Reflections

by Pastor Doug Kings

I heard many expressions of dismay at my intention to reduce by Reflections posts. So I have discarded that plan but will still try to make some accommodations for my schedule, especially at busy times of year like this. So here is an edited version of an Advent post shared two years ago. Since a group of us are reflecting on Thomas Merton’s spirituality, it seemed appropriate to revisit this reflection on his life.

Thomas Merton, one of the greatest Christian spiritual authorities and guides of modern times, died on December 10, 1968. He was 53. Merton gained public awareness in 1948 with the publication of his best-selling autobiography, The Seven Storey Mountain. In it he tells of his life up to his joining the church and decision to become a Trappist monk. Despite his secluded life in Gethsemane Abbey in Kentucky, he continued to be a prolific and popular author. Most of his books remain in print today.

Merton’s greatest accomplishment was creating new interest in contemplation and meditative prayer. After being ignored for centuries, he revived contemplation as a holistic understanding of the Christian life, and not the esoteric practice of cloistered monks and nuns. Contemplation, Merton taught, was the intentional practice of experiencing God everywhere and in everything. In New Seeds of Contemplation, he writes:

Contemplation is the highest expression of [human] intellectual and spiritual life. It is that life itself, fully awake, fully active, fully aware that it is alive. It is spiritual wonder. It is spontaneous awe at the sacredness of life, of being. It is gratitude for life, for awareness and for being. It is a vivid realization of the fact that life and being in us proceed from an invisible, transcendent, and infinitely abundant Source.

Merton was no spiritual “naval gazer” but embodied his words: “fully awake, fully active, fully aware.” Though in monastic seclusion, he had a deep knowledge of world developments and was in regular contact with many of the significant voices of his time. In addition to spiritual topics, Merton wrote extensively on racism, civil rights, war and peace, materialism, and the environment. He also pursued inter-religious dialog and had relationships with Jewish, Hindu, and Buddhist leaders, including the Dalai Lama. As Baptist scholar Bill Leonard writes,

What draws us back to Merton 50 years after his death is his haunting ability to unite the transcendent and the worldly, the inner and outer life with wondrous prose, occasional poetry and enduring spiritual insight. This call to prayer and action occurs throughout his writing, often as relevant now as when he wrote it over a half century ago.

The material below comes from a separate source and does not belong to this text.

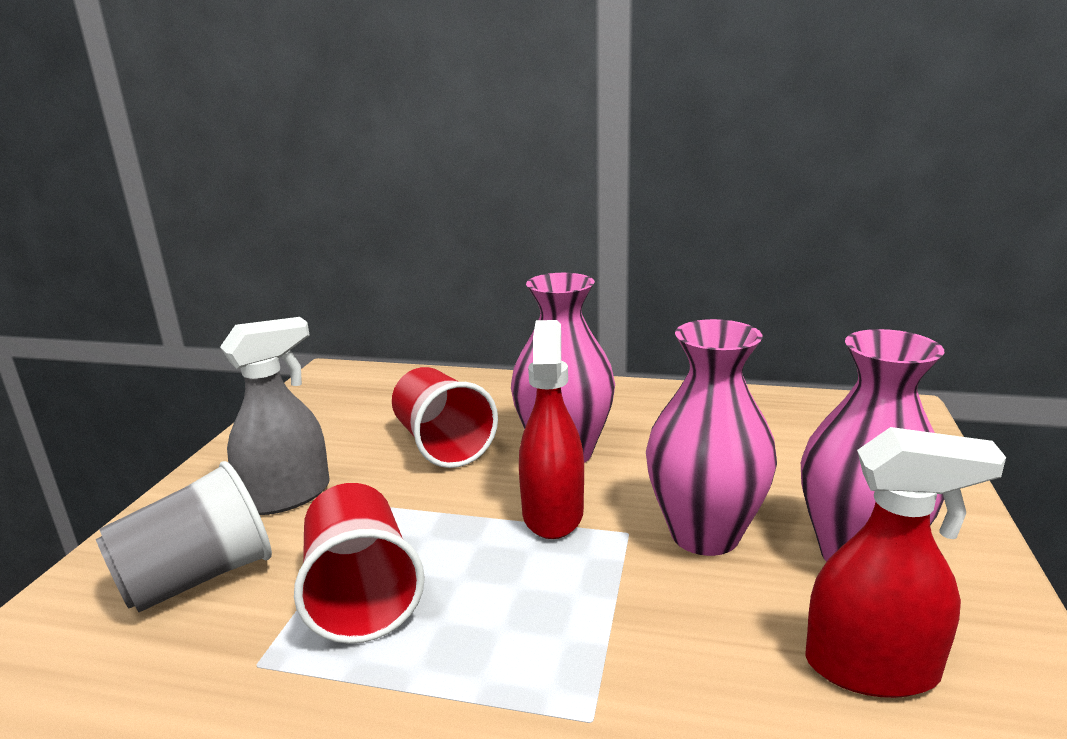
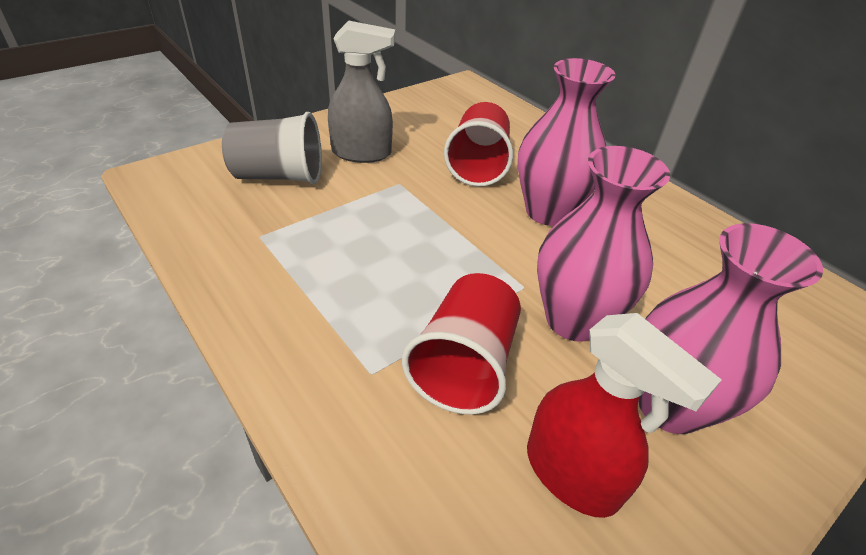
camera: 35 degrees right, 20 degrees up
red cup [294,483,425,644] -> red cup moved to [402,273,521,415]
red spray bottle [519,320,584,539] -> none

This combination of the spiritual and the practical was not universally welcomed, however. Merton ran afoul of both religious and political authorities. It is not surprising, then, that he had an FBI file, due to contacts with prominent civil rights and anti-war figures. Recently, this reality has taken on a more sinister context.

Merton died while participating in an inter-religious conference of monks near Bangkok, Thailand. Most reports called his death an accident but rumors that it was not so innocent have persisted. A recent book effectively demolishes the accidental death hypothesis. It is now almost certain that Merton was, in fact, murdered, most likely by US intelligence agents.

1968 was truly an annus horribilis of upheaval, protests, riots, and assassinations. Merton’s death adds yet one more page to its tragic saga. More importantly, knowing that he died a martyr makes the significance of Merton’s life even more profound. For it shows that, just as he taught, the spiritual life is real life. Believing and living as if all things and all people are holy expressions of God’s love and God’s hope, is profoundly fulfilling but also potentially dangerous. One cannot live in a way so different from “the world’s way” and not expect consequences. It is the story of the cross.

Over the centuries, the church has understood this in its liturgical celebration of the birth of Jesus. Today there is much about Christmas that is “cute”—decorations, songs, TV specials, advertising. There is nothing cute about Christmas in the church, however.

Advent’s themes are muted: anxiety, expectation, anticipation, hope. The setting of the birth story is similarly reserved, with a family in transit, sheltered in a barn, and soon in flight as refugees to avoid the coming Slaughter of the Innocents. And in the Presentation story, anticipating the Passion to come, Mary is told that “a sword will pierce your heart also.”

Christmas in the church is not a “happy” occasion, as the commercial world wants it to be. Rather, it is “joyous,” the word that encapsulates our wonder at God’s presence in the world and the fullness of a life in God, a life of grace, love, and compassion.

As Merton understood, in Christ God reaches out to all, from the least to the greatest, but he is certainly not welcomed by all. To welcome him puts us in company many will not want to keep, but it is where true life is found, as Merton says in this 1965 essay, “The Time of the End is the Time of No Room,”

Into this world, this demented inn, in which there is absolutely no room for Him at all, Christ has come uninvited. But because He cannot be at home in it, because He is out of place in it, and yet He must be in it, His place is with those others for whom there is no room. His place is with those who do not belong, who are rejected by power because they are regarded as weak, those who are discredited, who are denied the status of persons, tortured, exterminated. With those for whom there is no room, Christ is present in this world.

May Christ, and all those gathered in the stable with him, find room in our hearts this Christmas.